* **ITEMS**
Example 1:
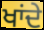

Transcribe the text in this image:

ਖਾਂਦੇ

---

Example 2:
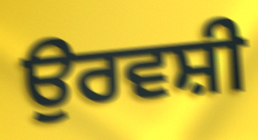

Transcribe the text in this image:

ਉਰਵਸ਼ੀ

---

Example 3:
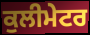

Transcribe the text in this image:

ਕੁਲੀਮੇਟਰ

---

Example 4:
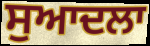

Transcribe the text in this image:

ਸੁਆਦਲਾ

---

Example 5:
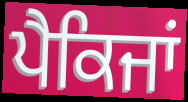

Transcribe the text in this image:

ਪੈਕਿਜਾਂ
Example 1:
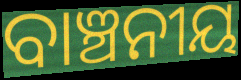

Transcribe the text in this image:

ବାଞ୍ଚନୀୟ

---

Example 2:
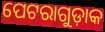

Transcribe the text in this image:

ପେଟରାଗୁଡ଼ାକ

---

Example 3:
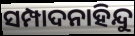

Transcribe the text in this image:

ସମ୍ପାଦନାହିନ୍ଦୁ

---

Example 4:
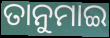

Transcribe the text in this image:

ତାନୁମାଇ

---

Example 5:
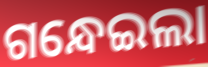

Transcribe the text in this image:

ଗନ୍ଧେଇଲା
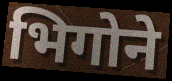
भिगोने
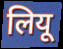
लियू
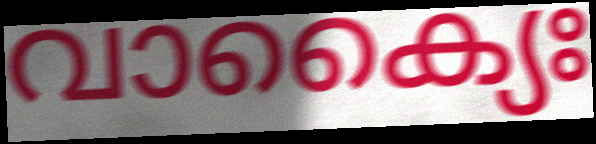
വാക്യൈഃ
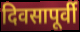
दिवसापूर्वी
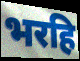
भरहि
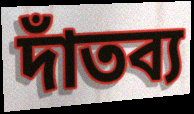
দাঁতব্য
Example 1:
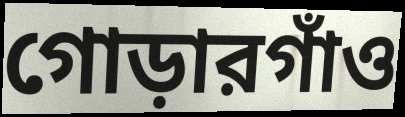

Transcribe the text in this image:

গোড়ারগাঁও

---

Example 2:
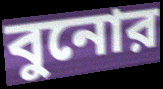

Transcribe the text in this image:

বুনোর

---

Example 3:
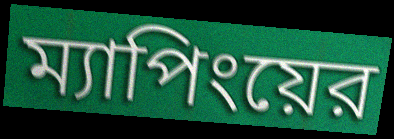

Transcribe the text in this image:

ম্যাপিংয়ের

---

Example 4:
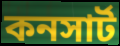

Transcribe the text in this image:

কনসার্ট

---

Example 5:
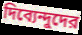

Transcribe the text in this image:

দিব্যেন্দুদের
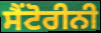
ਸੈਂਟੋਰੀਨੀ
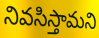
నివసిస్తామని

* **AIM OF THE EXERCISE**
Rewrite all of the records, replacing every "image" with "picture" and changing nothing else. Leave the pictures out.

* **REPLY TO THE TASK**
Example 1:

Transcribe the text in this picture:

ਖਾਂਦੇ

---

Example 2:

Transcribe the text in this picture:

ਉਰਵਸ਼ੀ

---

Example 3:

Transcribe the text in this picture:

ਕੁਲੀਮੇਟਰ

---

Example 4:

Transcribe the text in this picture:

ਸੁਆਦਲਾ

---

Example 5:

Transcribe the text in this picture:

ਪੈਕਿਜਾਂ
Example 1:

Transcribe the text in this picture:

ବାଞ୍ଚନୀୟ

---

Example 2:

Transcribe the text in this picture:

ପେଟରାଗୁଡ଼ାକ

---

Example 3:

Transcribe the text in this picture:

ସମ୍ପାଦନାହିନ୍ଦୁ

---

Example 4:

Transcribe the text in this picture:

ତାନୁମାଇ

---

Example 5:

Transcribe the text in this picture:

ଗନ୍ଧେଇଲା
भिगोने
लियू
വാക്യൈഃ
दिवसापूर्वी
भरहि
দাঁতব্য
Example 1:

Transcribe the text in this picture:

গোড়ারগাঁও

---

Example 2:

Transcribe the text in this picture:

বুনোর

---

Example 3:

Transcribe the text in this picture:

ম্যাপিংয়ের

---

Example 4:

Transcribe the text in this picture:

কনসার্ট

---

Example 5:

Transcribe the text in this picture:

দিব্যেন্দুদের
ਸੈਂਟੋਰੀਨੀ
నివసిస్తామని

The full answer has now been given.